United by a passion for Hank Williams’ music, a small-town mayor, a retired judge and an avid collector of Williams memorabilia have teamed up to establish a museum at the site where Williams’ lifeless body was discovered on the morning of Jan. 1, 1953.
The principals are Barbara Hickman, mayor of Oak Hill, W.Va., the town in which Williams was found dead; Herbert Pauley, a former magistrate from Charleston, W.Va., now retired to Myrtle Beach, S.C.; and Maryam Sherif, a collector originally from New Jersey but recently transplanted to Oak Hill along with her Williams artifacts.
Pauley, who led an effort in the early 1990s to erect a Williams memorial in Oak Hill, has volunteered to oversee fundraising for the proposed museum. The West Virginia state legislature has also earmarked $30,000 in “seed money” to get the project started.

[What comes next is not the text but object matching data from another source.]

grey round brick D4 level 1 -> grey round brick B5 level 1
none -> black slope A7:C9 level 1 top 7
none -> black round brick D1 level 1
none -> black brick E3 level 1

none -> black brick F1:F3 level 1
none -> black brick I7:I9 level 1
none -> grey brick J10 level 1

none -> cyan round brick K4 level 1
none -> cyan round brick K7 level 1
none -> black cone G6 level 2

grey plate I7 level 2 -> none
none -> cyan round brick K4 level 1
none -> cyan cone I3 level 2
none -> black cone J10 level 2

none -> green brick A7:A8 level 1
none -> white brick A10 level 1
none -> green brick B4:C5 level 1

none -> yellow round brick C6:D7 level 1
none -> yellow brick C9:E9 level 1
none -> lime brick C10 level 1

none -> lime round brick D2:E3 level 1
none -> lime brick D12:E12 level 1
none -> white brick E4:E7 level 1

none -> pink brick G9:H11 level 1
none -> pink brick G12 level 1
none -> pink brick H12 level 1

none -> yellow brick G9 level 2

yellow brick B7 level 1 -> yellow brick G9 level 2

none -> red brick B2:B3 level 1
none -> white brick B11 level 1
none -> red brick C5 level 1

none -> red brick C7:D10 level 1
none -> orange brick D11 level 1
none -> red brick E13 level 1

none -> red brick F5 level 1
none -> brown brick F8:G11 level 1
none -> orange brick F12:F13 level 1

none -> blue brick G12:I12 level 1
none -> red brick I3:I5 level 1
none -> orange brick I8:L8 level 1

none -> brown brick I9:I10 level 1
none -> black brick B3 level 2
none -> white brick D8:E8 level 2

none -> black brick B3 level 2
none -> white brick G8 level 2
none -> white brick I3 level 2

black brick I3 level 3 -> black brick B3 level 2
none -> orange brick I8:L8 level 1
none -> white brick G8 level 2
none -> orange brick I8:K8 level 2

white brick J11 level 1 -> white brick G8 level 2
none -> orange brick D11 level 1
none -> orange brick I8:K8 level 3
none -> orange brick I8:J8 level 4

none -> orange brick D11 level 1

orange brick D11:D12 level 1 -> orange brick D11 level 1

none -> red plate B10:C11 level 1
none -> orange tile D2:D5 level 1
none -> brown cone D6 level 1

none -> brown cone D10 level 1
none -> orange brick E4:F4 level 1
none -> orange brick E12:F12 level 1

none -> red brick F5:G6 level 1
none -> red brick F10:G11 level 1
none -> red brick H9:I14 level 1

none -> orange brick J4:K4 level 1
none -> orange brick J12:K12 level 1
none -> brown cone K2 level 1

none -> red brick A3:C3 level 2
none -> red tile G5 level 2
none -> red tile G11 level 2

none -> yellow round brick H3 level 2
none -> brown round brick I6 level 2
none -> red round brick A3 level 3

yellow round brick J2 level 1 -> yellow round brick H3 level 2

As told and re-told in books and documentaries, Williams was on his way from Montgomery, Ala., to a New Year’s Day show in Canton, Ohio, when he died in the backseat of his powder-blue Cadillac convertible. His driver, college student Charles Carr, sensed something was wrong with Williams soon after they crossed the West Virginia border. He rushed to the town of Oak Hill, where he stopped at a Pure Oil service station to confirm his suspicion. It is this same service station the planners intend to turn into the museum.
“We have people all the time stopping by here wanting to see where it was that they found Hank Williams dead,” Hickman tells CMT.com. “I have a draft of the lease [for the property], and I’m waiting for the city council to get through asking all their questions. Hopefully, I can get this done within the next couple of weeks. After that, we’ll form a [fundraising] foundation. … The building has to be renovated. It’s been sitting there for years, and it’s deteriorated.” She adds that the property has space for expansion.
“If we can get by on $100,000 for renovating that building, we’re going to be lucky,” Hickman says. “I’d like to have an architect come in, and I know one, and then have someone go in and give us an estimate of what they think it would take. We have to put in a handicapped-accessible bathroom because of the grant money I’m going to apply for. I would love to have it all done by next fall . I’ve been in city government 27 years, and my term is up next year. I’m hoping to have it finished by that time, so I won’t have to run [for office] anymore.”
Oddly enough, it was Hickman’s husband, the late Elmer Hickman, then a disc jockey at Oak Hill radio station WOAY, who made the first public announcement of Williams’ death. “After he signed the station on that morning,” she recalls, “he said, ‘Ladies and gentlemen, I have some sad news.’ That’s how he started it, and then he told about it.”
Sherif, who never saw Williams perform live but who has been collecting material about him for more than 50 years, says her treasures include one of his shirts from 1948, his hand-tooled leather wallet with his name on one side and the figure of a guitar on the other, a scarf he wore “circa 1950-51” monogrammed with the letter “H” and a dried rose from his grave in 1953.
“I feel that our museum will compare with anything they’ve got in Montgomery or Georgiana [Alabama],” says Sherif, who relocated to Oak Hill in June. “I hope I live long enough to see this take place.” [Williams, an Alabama native, resided in Georgiana and Montgomery before achieving stardom in Nashville.]
Another book on Williams’ life and early death, Paul Hemphill’s Lovesick Blues from Viking Press, will be out in September.